これは、Webブラウザ上でデータや動画/音声を送受信できる仕組みです。
https://developer.mozilla.org/ja/docs/Web/API/WebRTC_API
WebRTCの規格に従っていれば、どのような環境とも動画や音声を渡し合う事が可能になります。
PC上のWebブラウザ、iPhone/iPad,Android OS,Meta Quest3などなど。
OmniverseのStreamingはWebRTCに準拠しているため、これによりWebブラウザ上にOmniverseのRTXレンダリングを持ってくることができるようになりました。

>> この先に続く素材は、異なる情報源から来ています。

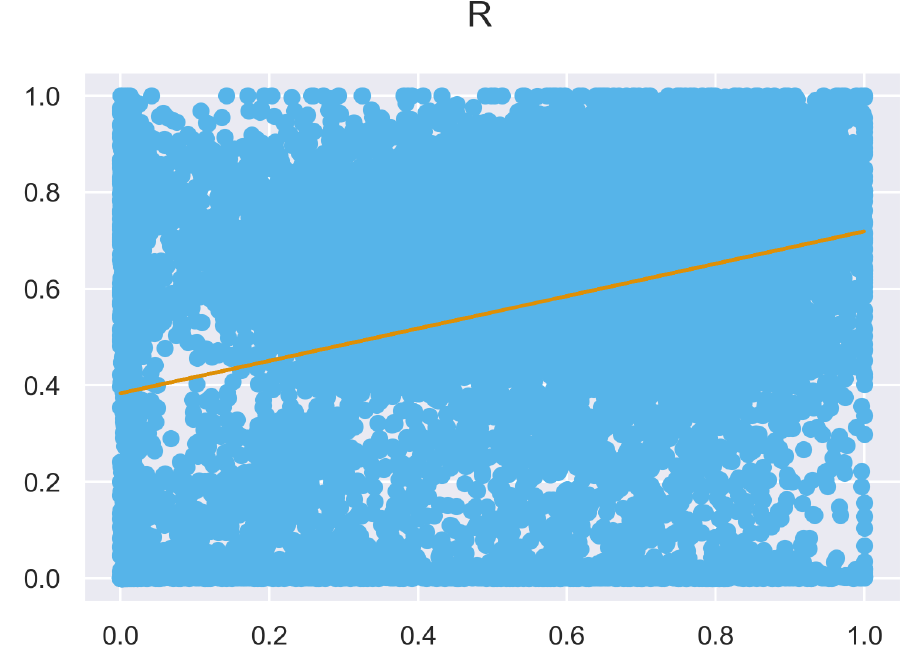
Figure A13. ULS and TLS R regression at 0.5 m grid size.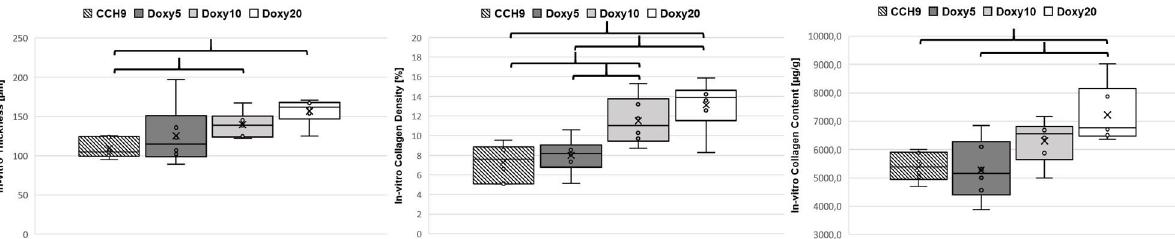
Fig 3. In-vitro results. Results of thickness, density and collagen content measurements. Mean values (X) are graphed on a box plot and individual data points are shown. Density is measured as percentage of stained pixels in relation to the whole image pixel count . Brackets indicate statistically significant differences (p < 0.0125). Group size: n =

以下の環境でストリーミングできているのを確認しました。
- Windows PC (Chrome)、Local
- Windows PC (Edge)、Local
- Windows PC (Firefox)、Local
- iPad (Safari) (*1)
- iPad (Chrome) (*1)
- Meta Quest3上のブラウザ (*1)
Windows環境では、USD Viewer(RTXレンダリング用)とweb-viewer-sample(サーバプログラム)を起動し、同一PC上でWebブラウザアクセスしました。
Linuxでも同様に行けると思いますが未確認です。
(*1) LAN上で動作するように設定の調整が必要です。 > 「[Omniverse] OmniverseでのLANでのストリーミング (2024.9)」
サーバプログラム側にあるnode.jsやReactなどは次回説明します(開発する際はこの知識は必須です!)。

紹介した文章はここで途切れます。